Bank Indonesia memprediksi bahwa pertumbuhan ekonomi global pada tahun 2025 akan berkisar 3%, akibat dampak dari perang tarif dan konflik yang meningkat di Timur Tengah antara Israel dan Iran.
Gubernur BI, Perry Warjiyo, mengatakan bahwa meskipun ketidakpastian ekonomi global sedikit mereda, dinamika seputar kebijakan tarif yang diberlakukan oleh Amerika Serikat (AS) dan respons dari berbagai negara, serta konflik Timur Tengah, akan mengakibatkan perlambatan ekonomi dunia.
Menurutnya, ekonomi di negara maju seperti AS, Eropa, dan Jepang sedang menghadapi tren penurunan meskipun adanya kebijakan fiskal ekspansif dan pelonggaran moneter di negara-negara tersebut.
Di sisi lain, ekonomi Tiongkok juga mengalami perlambatan akibat penurunan ekspor, terutama ke AS, di tengah permintaan domestik yang melemah. Sebaliknya, India diperkirakan akan mengalami pertumbuhan yang baik berkat investasi yang kuat.
“Dengan demikian prospek pertumbuhan ekonomi dunia tetap berada di level 3%,”
ujar Perry dalam Konferensi Pers Hasil Rapat Dewan Gubernur BI, Rabu (18/6/2025).
RDG BI akan berlangsung selama 2 hari ke depan untuk merumuskan kebijakan moneter di tengah perubahan geopolitik yang dramatis menyusul serangan Israel terhadap Iran pada Jumat pekan lalu, serta kekhawatiran akan dampak perang dagang dan kelesuan pertumbuhan ekonomi.
Menurut konsensus pasar hingga Selasa (17/6/2025), angka median tercatat di 5,5%. Ini berarti, mayoritas pelaku pasar memperkirakan bahwa Bank Indonesia akan menahan suku bunga acuan, BI rate, pada level saat ini di 5,5%.
Namun, konsensus tersebut tidak bulat.
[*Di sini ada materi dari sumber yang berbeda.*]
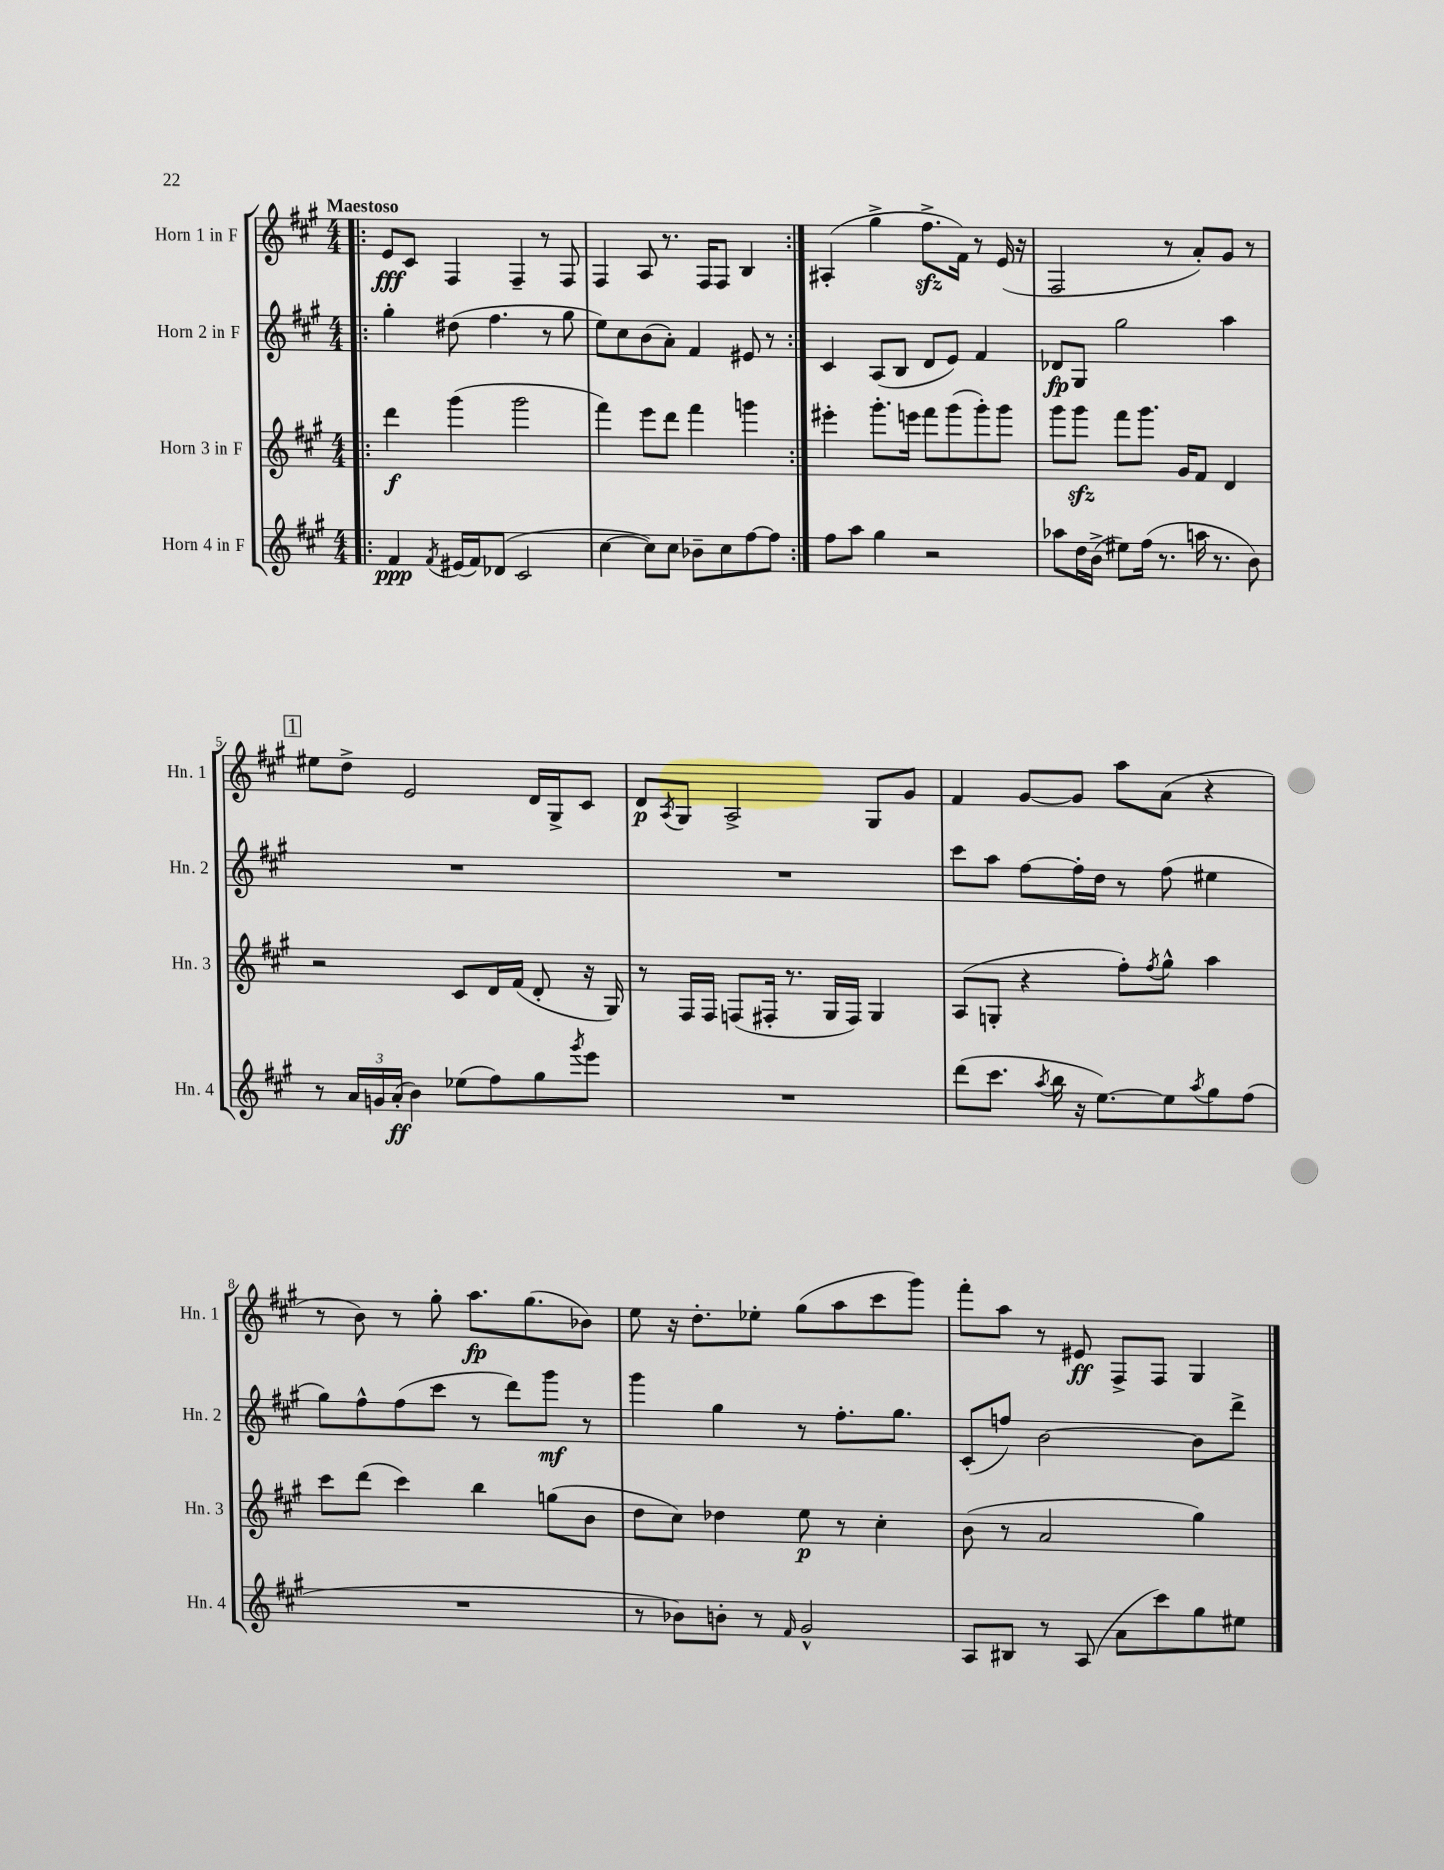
<<
\new StaffGroup <<
\new Staff = "s0" \with { instrumentName = "Horn 1 in F" shortInstrumentName = "Hn. 1" } {
    \clef treble \key a \major \numericTimeSignature \time 4/4 \tempo "Maestoso"
    \repeat volta 2 { \bar ".|:" e'8\fff cis'8 fis4 fis4-- r8 fis8 |
    fis4 a8 r8. fis16 fis8 b4 | }
    ais4-.( gis''4-> fis''8.->\sfz fis'16) r8 e'16( r16 |
    fis2 r8 a'8-.) gis'8 r8 |
    \mark \markup { \box "1" } eis''8 d''8-> e'2 d'16 gis16-> cis'8 |
    d'8\p \acciaccatura { a8 } gis8 a2-> gis8 gis'8 |
    fis'4 gis'8~ gis'8 a''8 a'8( r4 |
    r8 b'8) r8 gis''8-. a''8.\fp gis''8.( bes'8) |
    e''8 r16 d''8.-. ees''8-. gis''8( a''8 cis'''8 gis'''8) |
    fis'''8-. a''8 r8 eis'8\ff fis8-> fis8 gis4 \bar "|." |
}
\new Staff = "s1" \with { instrumentName = "Horn 2 in F" shortInstrumentName = "Hn. 2" } {
    \clef treble \key a \major \numericTimeSignature \time 4/4
    \repeat volta 2 { \bar ".|:" gis''4-. dis''8( fis''4. r8 gis''8 |
    e''8) cis''8 b'8( a'8-.) fis'4 eis'8 r8 | }
    cis'4 a8( b8 d'8 e'8) fis'4 |
    des'8\fp gis8 gis''2 a''4 |
    \mark \markup { \box "1" } R1 |
    R1 |
    cis'''8 a''8 fis''8~ fis''16-. d''16 r8 fis''8( eis''4 |
    gis''8) fis''8-^ fis''8( cis'''8 r8 d'''8) gis'''8\mf r8 |
    gis'''4 gis''4 r8 fis''8.-. gis''8. |
    cis'8-.( f''8) b'2~ b'8 d'''8-> \bar "|." |
}
\new Staff = "s2" \with { instrumentName = "Horn 3 in F" shortInstrumentName = "Hn. 3" } {
    \clef treble \key a \major \numericTimeSignature \time 4/4
    \repeat volta 2 { \bar ".|:" d'''4\f gis'''4( gis'''2 |
    fis'''4) e'''8 d'''8 fis'''4 g'''4 | }
    eis'''4-. gis'''8.-. e'''16 fis'''8 gis'''8( gis'''8-.) gis'''8 |
    gis'''8 gis'''8\sfz fis'''8 gis'''8. gis'16 fis'8 d'4 |
    \mark \markup { \box "1" } r2 cis'8 d'16 fis'16( d'8-. r16 gis16) |
    r8 fis16 fis16 f8( fis16-. r8. gis16 fis16) gis4 |
    a8( g8-. r4 fis''8-.) \acciaccatura { fis''8 } gis''8-^ a''4 |
    cis'''8 d'''8( cis'''4) b''4 g''8( b'8 |
    d''8 cis''8) des''4 e''8\p r8 cis''4-. |
    b'8( r8 a'2 gis''4) \bar "|." |
}
\new Staff = "s3" \with { instrumentName = "Horn 4 in F" shortInstrumentName = "Hn. 4" } {
    \clef treble \key a \major \numericTimeSignature \time 4/4
    \repeat volta 2 { \bar ".|:" fis'4\ppp \acciaccatura { fis'8 } eis'16( fis'16) des'8( cis'2 |
    cis''4~ cis''8) cis''8 bes'8-- cis''8 fis''8~ fis''8 | }
    fis''8 a''8 gis''4 r2 |
    aes''8 d''16 b'16->( eis''8) fis''16( r8. a''16 r8. b'8) |
    \mark \markup { \box "1" } r8 \tuplet 3/2 { a'16 g'16 a'16-.\ff( } b'4) ees''8( fis''8) gis''8 \acciaccatura { gis'''8 } e'''8 |
    R1 |
    d'''8( cis'''8. \acciaccatura { a''8 } b''16 r16 e''8.~) e''8 \acciaccatura { a''8 } gis''8 fis''8( |
    R1 |
    r8 bes'8) b'8-. r8 \grace { fis'16 } gis'2-^ |
    a8 bis8 r8 a8( a'8 cis'''8) gis''8 eis''8 \bar "|." |
}
>>
>>
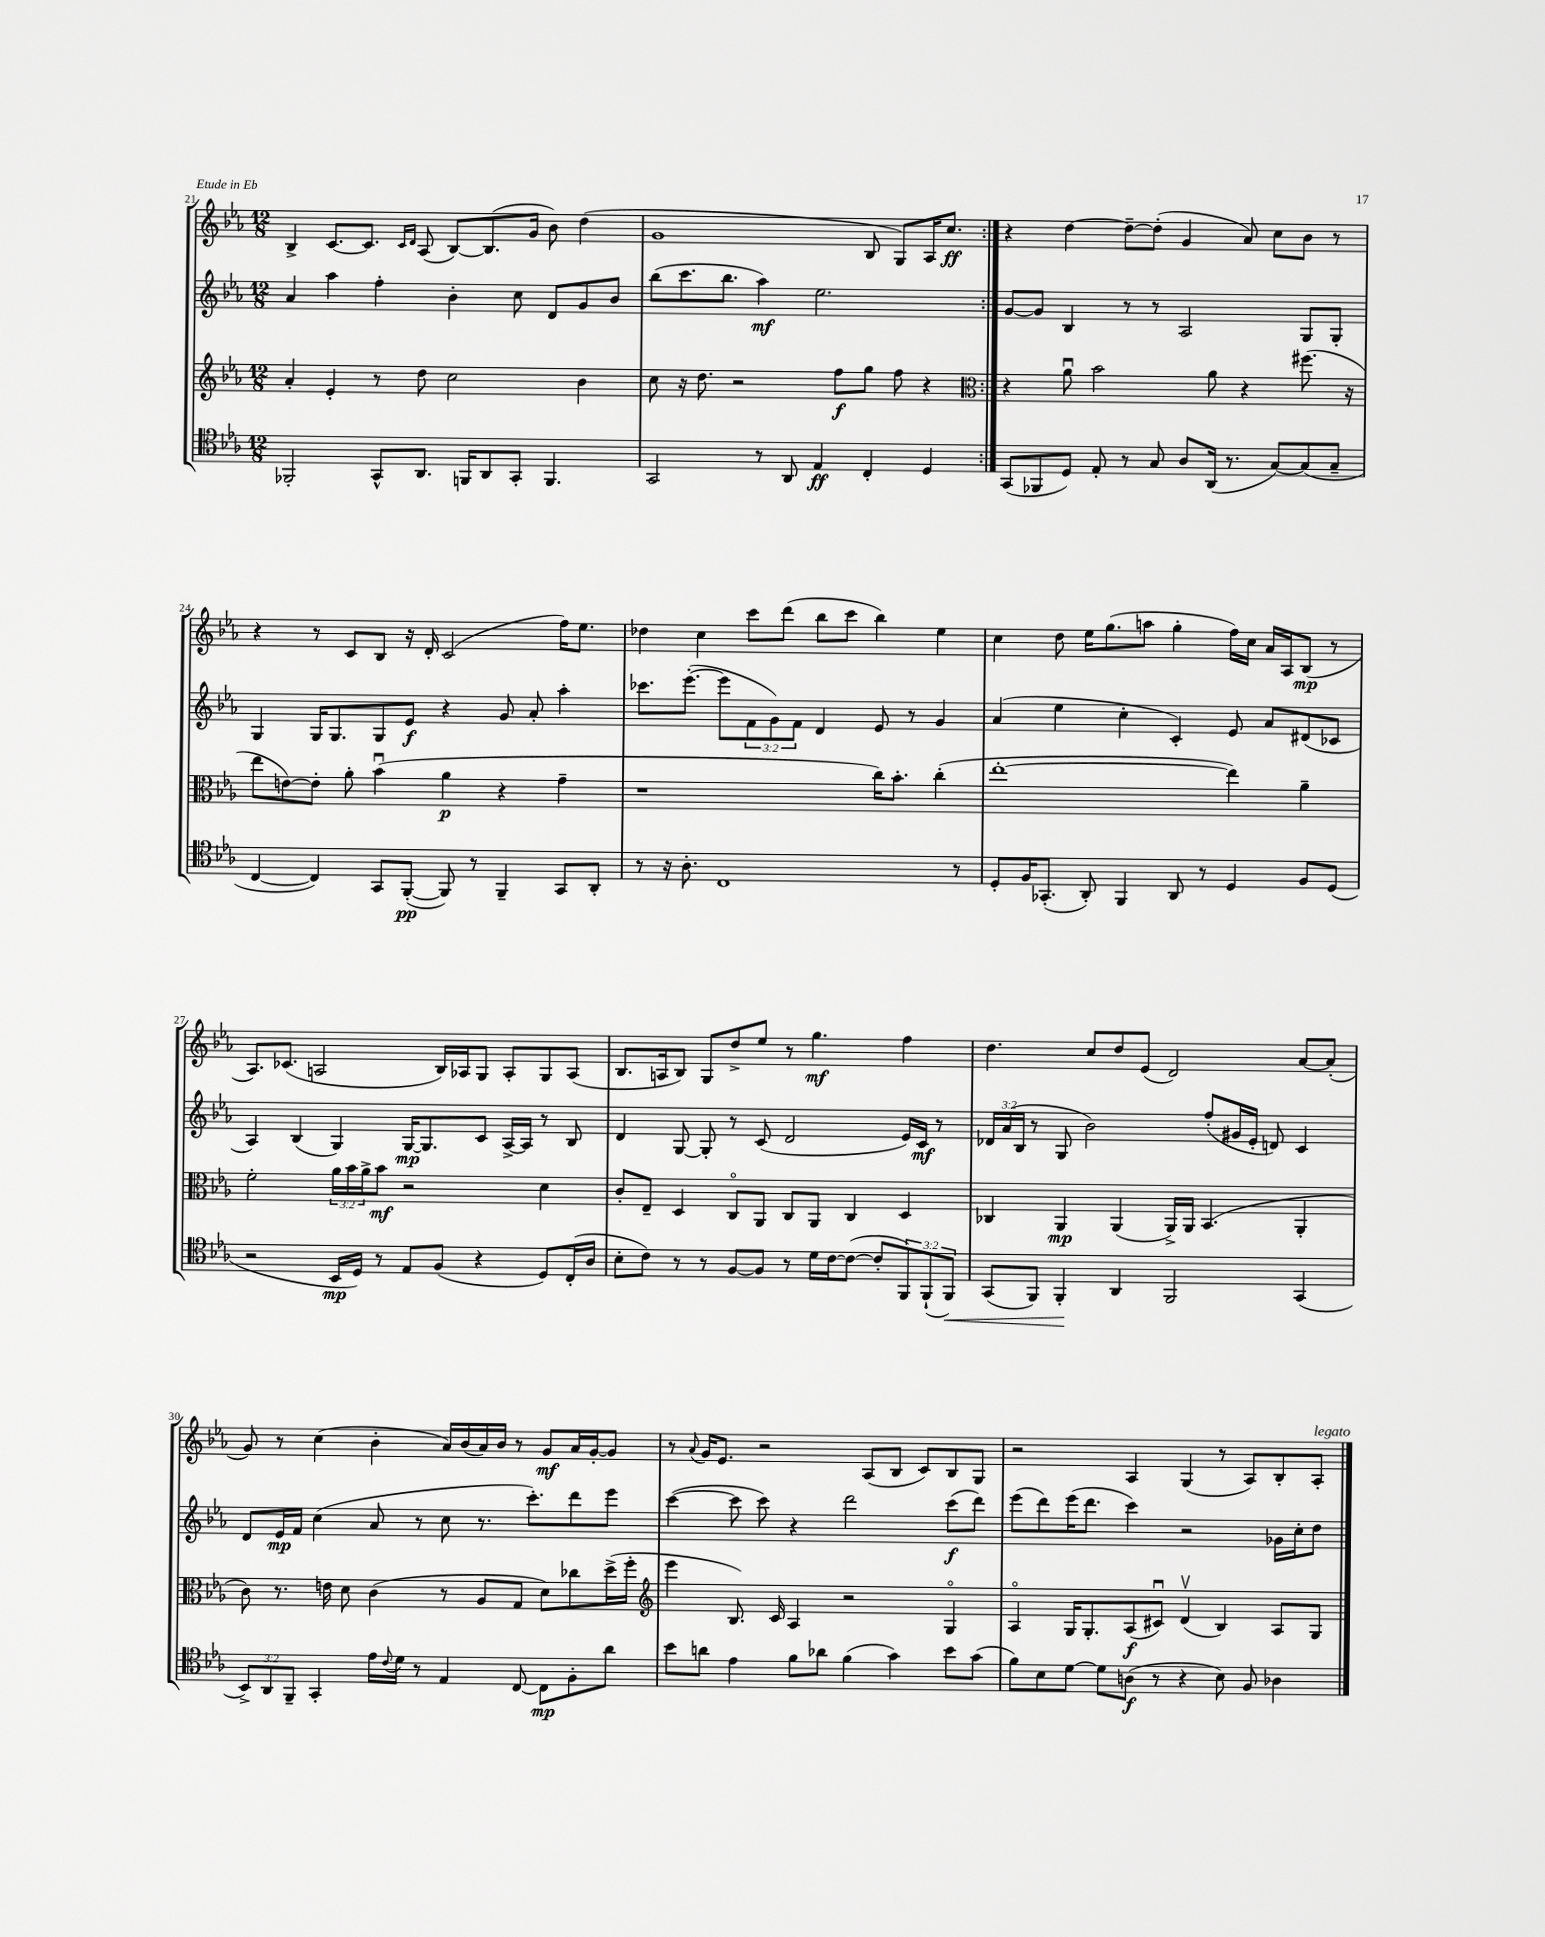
<<
\new StaffGroup <<
\new Staff = "s0" {
    \clef treble \key ees \major \numericTimeSignature \time 12/8
    \repeat volta 2 { bes4-> c'8.~ c'8. \grace { c'16 d'16 } aes8( bes8~) bes8.( g'16 bes'8) d''4( |
    g'1 bes8 g8) aes16 c''8.\ff | }
    r4 d''4~ d''8~-- d''8-.( g'4 aes'8) c''8 bes'8 r8 |
    r4 r8 c'8 bes8 r16 d'16-. c'2( f''16) ees''8. |
    des''4 c''4 c'''8 d'''8( bes''8 c'''8 bes''4) ees''4 |
    c''4 d''8 ees''16 g''8.( a''8 g''4-. f''16) c''16 aes'16 aes16 bes8\mp( r8 |
    aes8.) ces'8.( a2 bes16) aes16 g8 aes8-. g8 aes8( |
    bes8. a16 bes8) g8 d''8-> ees''8 r8 g''4.\mf f''4 |
    d''4. c''8 d''8 ees'8( d'2) aes'8~ aes'8-.( |
    g'8) r8 c''4( bes'4-. aes'16) bes'16( aes'16) bes'16 r8 g'8\mf aes'16 g'16~-. g'8 |
    r8 \appoggiatura { aes'8 } g'16 ees'8. r2 aes8( bes8 c'8) bes8 g8 |
    r2 aes4 g4( r8 aes8) bes8-. aes8-.^\markup { \italic "legato" } \bar "|." |
}
\new Staff = "s1" {
    \clef treble \key ees \major \numericTimeSignature \time 12/8 \override Staff.TupletNumber.text = #tuplet-number::calc-fraction-text
    \repeat volta 2 { aes'4 aes''4 f''4-. bes'4-. c''8 d'8 g'8 bes'8 |
    bes''8( c'''8. bes''8. aes''4\mf) ees''2. | }
    g'8~ g'8 bes4 r8 r8 aes2 g8 g8-. |
    g4 g16 g8. g8 ees'8\f r4 g'8 aes'8-. aes''4-. |
    ces'''8. ees'''8.~-.( ees'''8 \tuplet 3/2 { f'8 g'8) f'8 } d'4 ees'8 r8 g'4 |
    aes'4( ees''4 c''4-. c'4-.) ees'8 aes'8 dis'8( ces'8 |
    aes4) bes4( g4) g16~\mp g8. c'8 aes16~-> aes16 r8 bes8 |
    d'4 g8~ g8-. r8 c'8( d'2 ees'16) c'16\mf r8 |
    \tuplet 3/2 { des'16 aes'16( bes16 } r8 g8 bes'2) f''8-.( gis'16 ees'16-. d'8) c'4 |
    d'8 ees'16\mp f'16 c''4( aes'8 r8 c''8 r8. c'''8.-.) d'''8 ees'''8 |
    c'''4~( c'''8 c'''8) r4 d'''2 c'''8\f( d'''8) |
    ees'''8( d'''8) ees'''16( d'''8. c'''4) r2 ges'16 c''16-. d''8 \bar "|." |
}
\new Staff = "s2" {
    \clef treble \key ees \major \numericTimeSignature \time 12/8 \override Staff.TupletNumber.text = #tuplet-number::calc-fraction-text
    \repeat volta 2 { aes'4-. ees'4-. r8 d''8 c''2 bes'4 |
    c''8 r16 d''8. r2 f''8\f g''8 f''8 r4 | }
    \clef alto r4 aes'8\downbow bes'2 aes'8 r4 fis''8.( r16 |
    ees''8 e'8~) e'8-. aes'8-. bes'4\downbow( aes'4\p r4 g'4-- |
    r1 c''16) bes'8.-. c''4-.( |
    ees''1~-. ees''4) aes'4-- |
    f'2-. \tuplet 3/2 { aes'16 bes'16 aes'16-> } bes'8\mf r2 d'4 |
    c'8-. ees8-- d4 c8\flageolet aes,8 c8 aes,8 c4 d4 |
    ces4 aes,4\mp aes,4( aes,16->) aes,16 bes,4.( aes,4-. |
    c'8) r8. e'16 d'8 c'4( r8 aes8 g8 d'8) ces''8 d''16->( f''16-. |
    \clef treble ees'''4 bes8.) c'16 aes4 r2 g4\flageolet |
    aes4\flageolet g16 g8.-. aes8\f( cis'8\downbow) d'4\upbow( bes4) aes8 g8 \bar "|." |
}
\new Staff = "s3" {
    \clef tenor \key ees \major \numericTimeSignature \time 12/8 \override Staff.TupletNumber.text = #tuplet-number::calc-fraction-text
    \repeat volta 2 { fes,2-. g,8-^ aes,8. f,16 aes,8 g,8-. f,4. |
    g,2 r8 aes,8 ees4\ff c4-. d4 | }
    g,8( fes,8 d8) ees8-. r8 g8 aes8 aes,16( r8. g8~) g8( g8-- |
    c4~ c4) g,8 f,8~-.\pp( f,8) r8 f,4-- g,8 aes,8-. |
    r8 r16 aes8.-. c1 r8 |
    d8-. f16 ges,8.-.( aes,8-.) f,4 aes,8 r8 d4 f8 d8( |
    r2 bes,16\mp d16) r8 ees8 f8( r4 d8) c16-.( aes16 |
    bes8-. c'8) r8 r8 f8~ f8 r8 d'16 c'16~ c'8~( c'8-. \tuplet 3/2 { f,8) f,8-!( f,8\<) } |
    g,8( f,8) f,4-.\! aes,4 f,2 g,4( |
    \tuplet 3/2 { bes,8->) aes,8 f,8-- } g,4-. ees'16 \appoggiatura { c'8 } d'16 r8 ees4 c8~ c8\mp f8-. aes'8 |
    bes'8 a'8 ees'4 f'8 aes'8 f'4( g'4) bes'8 g'8( |
    f'8) bes8 d'8~ d'8 a8\f( r8 r4 bes8) f8 aes4 \bar "|." |
}
>>
>>
\layout { \context { \Score currentBarNumber = #21 } }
Beberapa ekonom, yaitu 9 dari 31 ekonom yang disurvei oleh Bloomberg, memperkirakan bahwa BI rate mungkin akan dipotong sebanyak 25 basis poin (bps) dalam pertemuan bulan Juni ini.
Para ekonom tersebut semuanya berasal dari institusi asing, seperti Barclays, Citigroup Securities, Goldman Sachs, HK dan SH Banking Corp, Maybank Securities, Nomura Singapore Ltd, BNP Paribas, ANZ Banking Group, serta Credit Agricole CIB.